On that trip, one evening we were taking a taxi to have dinner in Georgetown. Since there were five of us, Sandy and I and Mickey and Shannon all squeezed into the back of the cab. Tim hopped in front with the driver. Except that when he did, Tim did a double take. The taxi driver was an Elvis impersonator, complete with clothes, sunglasses and hairdo. The entire inside of the cab was decorated with Elvis memorabilia. It was quite the Elvis shrine. Tim was like "Whoa. Do I want to get in a car with this guy?" But he was harmless. We had just discovered "Cayman Elvis", a cab driver and Elvis impersonator named Errol Dunbar who is still famous on the island to this day, as shown by the roadside sign that I had seen. It was quite the flashback to our previous trip.

After our around the island tour, our only other significant excursion was to somewhere quite close to where we were staying in West Bay. On all of our trips to Grand Cayman, we heard about tours and trips to visit Hell, a small town in the northwest corner of Grand Cayman. This time we finally went there.

We take a cab ride with Cayman Elvis on our 2003 trip

The name hell comes from an unusual geologic formation, an area of sharp, black limestone projections about the size of a football field. Yes, it would be hell to try to go through them, but you only have to walk about a hundred yards to get around them. Still, the local tourist bureau makes the most of the name. There is a post office in Hell. We did the tourist thing and bought post cards and mailed them there, so that they would be postmarked in Hell. There are several souvenir shops which sell post cards (to mail from the Hell post office) as well as tshirts and other souvenirs from Hell. There is also a bar, the Inferno Lounge, painted with bright flames. And interestingly enough, there is the First Church of Hell. The building was painted with flames and had lots of slogans written on the walls about escaping hell fire. Kind of weird if you ask me. And there is a short wooden boardwalk that you can take to get a view of the rock formation that gave Hell its name. Surprisingly, it's free.

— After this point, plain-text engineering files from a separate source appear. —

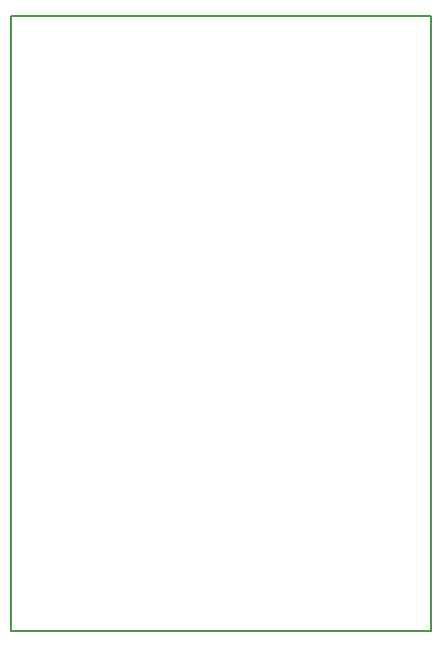
<source format=gm1>
G04 #@! TF.FileFunction,Profile,NP*
%FSLAX46Y46*%
G04 Gerber Fmt 4.6, Leading zero omitted, Abs format (unit mm)*
G04 Created by KiCad (PCBNEW 4.0.4+e1-6308~48~ubuntu16.04.1-stable) date Fri Nov  4 19:32:53 2016*
%MOMM*%
%LPD*%
G01*
G04 APERTURE LIST*
%ADD10C,0.100000*%
%ADD11C,0.150000*%
G04 APERTURE END LIST*
D10*
D11*
X92710000Y-102870000D02*
X57150000Y-102870000D01*
X92710000Y-50800000D02*
X92710000Y-102870000D01*
X57150000Y-50800000D02*
X92710000Y-50800000D01*
X57150000Y-50800000D02*
X57150000Y-102870000D01*
M02*

</source>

Hell - this is where the tour bus takes you

It wasn less than a ten minute drive from where we were staying. Amazingly enough, many people who come off of cruise ships in Georgetown pay for bus tours that bring them to Hell. If I paid good money just to be brought to a tiny post office surrounded by three tshirt shops, I would be mighty upset. Maybe that's why I have never gone on a Carribean cruise.

And that was about it for our Grand Cayman trip. It had been a great way to start Sandy's retirement. We had a relaxing week and enjoyed our return to an island that we had visited many times in the past.